Exercise: Please reproduce every entry below without omitting a single line.

Input records:
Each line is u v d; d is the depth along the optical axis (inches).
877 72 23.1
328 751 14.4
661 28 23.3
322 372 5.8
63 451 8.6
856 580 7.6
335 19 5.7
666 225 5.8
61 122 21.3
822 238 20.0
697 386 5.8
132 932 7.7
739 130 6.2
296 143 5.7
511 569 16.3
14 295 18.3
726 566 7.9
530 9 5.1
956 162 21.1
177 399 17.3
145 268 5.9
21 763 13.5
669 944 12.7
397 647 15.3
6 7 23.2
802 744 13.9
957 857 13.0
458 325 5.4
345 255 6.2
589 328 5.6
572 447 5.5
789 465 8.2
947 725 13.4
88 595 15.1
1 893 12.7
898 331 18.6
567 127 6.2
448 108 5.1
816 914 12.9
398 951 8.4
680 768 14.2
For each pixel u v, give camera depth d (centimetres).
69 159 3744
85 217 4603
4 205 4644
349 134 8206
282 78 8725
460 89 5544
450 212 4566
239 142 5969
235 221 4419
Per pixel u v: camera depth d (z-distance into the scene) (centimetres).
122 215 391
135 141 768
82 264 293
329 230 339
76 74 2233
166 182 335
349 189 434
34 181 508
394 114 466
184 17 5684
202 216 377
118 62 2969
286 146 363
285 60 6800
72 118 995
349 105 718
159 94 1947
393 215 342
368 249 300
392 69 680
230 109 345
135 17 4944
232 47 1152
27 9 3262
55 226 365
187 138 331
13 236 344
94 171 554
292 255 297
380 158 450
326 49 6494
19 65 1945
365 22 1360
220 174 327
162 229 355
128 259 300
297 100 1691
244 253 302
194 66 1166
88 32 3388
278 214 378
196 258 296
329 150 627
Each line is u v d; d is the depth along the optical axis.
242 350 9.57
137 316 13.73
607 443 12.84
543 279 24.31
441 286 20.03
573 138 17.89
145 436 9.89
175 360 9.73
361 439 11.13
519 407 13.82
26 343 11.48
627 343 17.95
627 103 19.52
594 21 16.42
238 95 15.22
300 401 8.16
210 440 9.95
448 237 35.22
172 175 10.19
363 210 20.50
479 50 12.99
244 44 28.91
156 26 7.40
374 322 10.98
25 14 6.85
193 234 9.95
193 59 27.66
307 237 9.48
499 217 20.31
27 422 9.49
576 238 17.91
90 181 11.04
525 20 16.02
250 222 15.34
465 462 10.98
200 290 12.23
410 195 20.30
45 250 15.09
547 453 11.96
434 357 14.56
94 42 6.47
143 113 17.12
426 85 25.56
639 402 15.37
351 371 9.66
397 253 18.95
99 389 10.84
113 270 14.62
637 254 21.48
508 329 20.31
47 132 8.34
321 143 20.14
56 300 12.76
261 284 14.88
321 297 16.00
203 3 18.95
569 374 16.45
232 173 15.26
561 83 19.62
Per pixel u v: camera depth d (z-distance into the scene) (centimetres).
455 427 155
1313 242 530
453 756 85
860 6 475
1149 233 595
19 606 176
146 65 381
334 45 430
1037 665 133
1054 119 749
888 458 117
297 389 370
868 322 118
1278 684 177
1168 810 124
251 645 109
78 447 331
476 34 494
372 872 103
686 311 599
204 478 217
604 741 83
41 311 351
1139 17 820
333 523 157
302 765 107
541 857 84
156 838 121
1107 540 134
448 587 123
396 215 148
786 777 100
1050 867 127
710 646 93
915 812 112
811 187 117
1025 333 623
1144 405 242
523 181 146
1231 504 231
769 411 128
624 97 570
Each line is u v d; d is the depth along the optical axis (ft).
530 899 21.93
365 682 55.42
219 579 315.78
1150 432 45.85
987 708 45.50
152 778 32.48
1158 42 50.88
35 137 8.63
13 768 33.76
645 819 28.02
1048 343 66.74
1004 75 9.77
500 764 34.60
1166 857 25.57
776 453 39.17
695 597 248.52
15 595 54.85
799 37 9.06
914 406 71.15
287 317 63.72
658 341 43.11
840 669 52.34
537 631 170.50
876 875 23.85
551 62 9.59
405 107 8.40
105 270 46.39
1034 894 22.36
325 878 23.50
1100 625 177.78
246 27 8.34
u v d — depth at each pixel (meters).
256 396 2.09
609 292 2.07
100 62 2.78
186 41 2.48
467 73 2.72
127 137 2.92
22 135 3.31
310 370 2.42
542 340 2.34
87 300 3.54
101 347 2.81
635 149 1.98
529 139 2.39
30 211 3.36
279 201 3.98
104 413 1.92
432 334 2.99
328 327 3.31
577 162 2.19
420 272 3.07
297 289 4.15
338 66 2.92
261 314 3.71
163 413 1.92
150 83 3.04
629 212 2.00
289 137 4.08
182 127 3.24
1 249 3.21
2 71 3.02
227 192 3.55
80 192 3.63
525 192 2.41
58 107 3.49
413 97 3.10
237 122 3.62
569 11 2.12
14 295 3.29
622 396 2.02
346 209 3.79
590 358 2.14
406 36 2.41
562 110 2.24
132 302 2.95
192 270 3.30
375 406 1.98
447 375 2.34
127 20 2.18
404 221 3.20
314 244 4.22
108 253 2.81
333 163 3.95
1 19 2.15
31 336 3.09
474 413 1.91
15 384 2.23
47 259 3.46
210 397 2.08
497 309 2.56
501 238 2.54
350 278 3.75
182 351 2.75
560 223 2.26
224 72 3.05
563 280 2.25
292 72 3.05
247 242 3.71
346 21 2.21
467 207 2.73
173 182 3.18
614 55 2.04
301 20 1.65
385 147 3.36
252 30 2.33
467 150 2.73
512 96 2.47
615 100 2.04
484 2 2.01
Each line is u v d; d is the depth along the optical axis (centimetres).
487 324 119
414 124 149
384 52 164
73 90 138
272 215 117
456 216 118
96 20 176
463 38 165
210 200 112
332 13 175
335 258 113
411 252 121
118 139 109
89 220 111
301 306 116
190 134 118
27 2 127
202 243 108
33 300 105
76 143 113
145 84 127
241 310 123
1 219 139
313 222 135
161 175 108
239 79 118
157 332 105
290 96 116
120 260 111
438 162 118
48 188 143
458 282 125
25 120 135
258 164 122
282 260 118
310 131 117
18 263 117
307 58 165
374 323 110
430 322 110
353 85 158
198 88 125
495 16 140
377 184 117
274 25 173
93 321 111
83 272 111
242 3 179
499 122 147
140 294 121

Reply:
Each line is u v d; d is the depth along the optical axis (inches).
877 72 23.1
328 751 14.4
661 28 23.3
322 372 5.8
63 451 8.6
856 580 7.6
335 19 5.7
666 225 5.8
61 122 21.3
822 238 20.0
697 386 5.8
132 932 7.7
739 130 6.2
296 143 5.7
511 569 16.3
14 295 18.3
726 566 7.9
530 9 5.1
956 162 21.1
177 399 17.3
145 268 5.9
21 763 13.5
669 944 12.7
397 647 15.3
6 7 23.2
802 744 13.9
957 857 13.0
458 325 5.4
345 255 6.2
589 328 5.6
572 447 5.5
789 465 8.2
947 725 13.4
88 595 15.1
1 893 12.7
898 331 18.6
567 127 6.2
448 108 5.1
816 914 12.9
398 951 8.4
680 768 14.2
For each pixel u v, give camera depth d (centimetres).
69 159 3744
85 217 4603
4 205 4644
349 134 8206
282 78 8725
460 89 5544
450 212 4566
239 142 5969
235 221 4419
Per pixel u v: camera depth d (z-distance into the scene) (centimetres).
122 215 391
135 141 768
82 264 293
329 230 339
76 74 2233
166 182 335
349 189 434
34 181 508
394 114 466
184 17 5684
202 216 377
118 62 2969
286 146 363
285 60 6800
72 118 995
349 105 718
159 94 1947
393 215 342
368 249 300
392 69 680
230 109 345
135 17 4944
232 47 1152
27 9 3262
55 226 365
187 138 331
13 236 344
94 171 554
292 255 297
380 158 450
326 49 6494
19 65 1945
365 22 1360
220 174 327
162 229 355
128 259 300
297 100 1691
244 253 302
194 66 1166
88 32 3388
278 214 378
196 258 296
329 150 627
Each line is u v d; d is the depth along the optical axis.
242 350 9.57
137 316 13.73
607 443 12.84
543 279 24.31
441 286 20.03
573 138 17.89
145 436 9.89
175 360 9.73
361 439 11.13
519 407 13.82
26 343 11.48
627 343 17.95
627 103 19.52
594 21 16.42
238 95 15.22
300 401 8.16
210 440 9.95
448 237 35.22
172 175 10.19
363 210 20.50
479 50 12.99
244 44 28.91
156 26 7.40
374 322 10.98
25 14 6.85
193 234 9.95
193 59 27.66
307 237 9.48
499 217 20.31
27 422 9.49
576 238 17.91
90 181 11.04
525 20 16.02
250 222 15.34
465 462 10.98
200 290 12.23
410 195 20.30
45 250 15.09
547 453 11.96
434 357 14.56
94 42 6.47
143 113 17.12
426 85 25.56
639 402 15.37
351 371 9.66
397 253 18.95
99 389 10.84
113 270 14.62
637 254 21.48
508 329 20.31
47 132 8.34
321 143 20.14
56 300 12.76
261 284 14.88
321 297 16.00
203 3 18.95
569 374 16.45
232 173 15.26
561 83 19.62
Per pixel u v: camera depth d (z-distance into the scene) (centimetres).
455 427 155
1313 242 530
453 756 85
860 6 475
1149 233 595
19 606 176
146 65 381
334 45 430
1037 665 133
1054 119 749
888 458 117
297 389 370
868 322 118
1278 684 177
1168 810 124
251 645 109
78 447 331
476 34 494
372 872 103
686 311 599
204 478 217
604 741 83
41 311 351
1139 17 820
333 523 157
302 765 107
541 857 84
156 838 121
1107 540 134
448 587 123
396 215 148
786 777 100
1050 867 127
710 646 93
915 812 112
811 187 117
1025 333 623
1144 405 242
523 181 146
1231 504 231
769 411 128
624 97 570
Each line is u v d; d is the depth along the optical axis (ft).
530 899 21.93
365 682 55.42
219 579 315.78
1150 432 45.85
987 708 45.50
152 778 32.48
1158 42 50.88
35 137 8.63
13 768 33.76
645 819 28.02
1048 343 66.74
1004 75 9.77
500 764 34.60
1166 857 25.57
776 453 39.17
695 597 248.52
15 595 54.85
799 37 9.06
914 406 71.15
287 317 63.72
658 341 43.11
840 669 52.34
537 631 170.50
876 875 23.85
551 62 9.59
405 107 8.40
105 270 46.39
1034 894 22.36
325 878 23.50
1100 625 177.78
246 27 8.34
u v d — depth at each pixel (meters).
256 396 2.09
609 292 2.07
100 62 2.78
186 41 2.48
467 73 2.72
127 137 2.92
22 135 3.31
310 370 2.42
542 340 2.34
87 300 3.54
101 347 2.81
635 149 1.98
529 139 2.39
30 211 3.36
279 201 3.98
104 413 1.92
432 334 2.99
328 327 3.31
577 162 2.19
420 272 3.07
297 289 4.15
338 66 2.92
261 314 3.71
163 413 1.92
150 83 3.04
629 212 2.00
289 137 4.08
182 127 3.24
1 249 3.21
2 71 3.02
227 192 3.55
80 192 3.63
525 192 2.41
58 107 3.49
413 97 3.10
237 122 3.62
569 11 2.12
14 295 3.29
622 396 2.02
346 209 3.79
590 358 2.14
406 36 2.41
562 110 2.24
132 302 2.95
192 270 3.30
375 406 1.98
447 375 2.34
127 20 2.18
404 221 3.20
314 244 4.22
108 253 2.81
333 163 3.95
1 19 2.15
31 336 3.09
474 413 1.91
15 384 2.23
47 259 3.46
210 397 2.08
497 309 2.56
501 238 2.54
350 278 3.75
182 351 2.75
560 223 2.26
224 72 3.05
563 280 2.25
292 72 3.05
247 242 3.71
346 21 2.21
467 207 2.73
173 182 3.18
614 55 2.04
301 20 1.65
385 147 3.36
252 30 2.33
467 150 2.73
512 96 2.47
615 100 2.04
484 2 2.01
Each line is u v d; d is the depth along the optical axis (centimetres).
487 324 119
414 124 149
384 52 164
73 90 138
272 215 117
456 216 118
96 20 176
463 38 165
210 200 112
332 13 175
335 258 113
411 252 121
118 139 109
89 220 111
301 306 116
190 134 118
27 2 127
202 243 108
33 300 105
76 143 113
145 84 127
241 310 123
1 219 139
313 222 135
161 175 108
239 79 118
157 332 105
290 96 116
120 260 111
438 162 118
48 188 143
458 282 125
25 120 135
258 164 122
282 260 118
310 131 117
18 263 117
307 58 165
374 323 110
430 322 110
353 85 158
198 88 125
495 16 140
377 184 117
274 25 173
93 321 111
83 272 111
242 3 179
499 122 147
140 294 121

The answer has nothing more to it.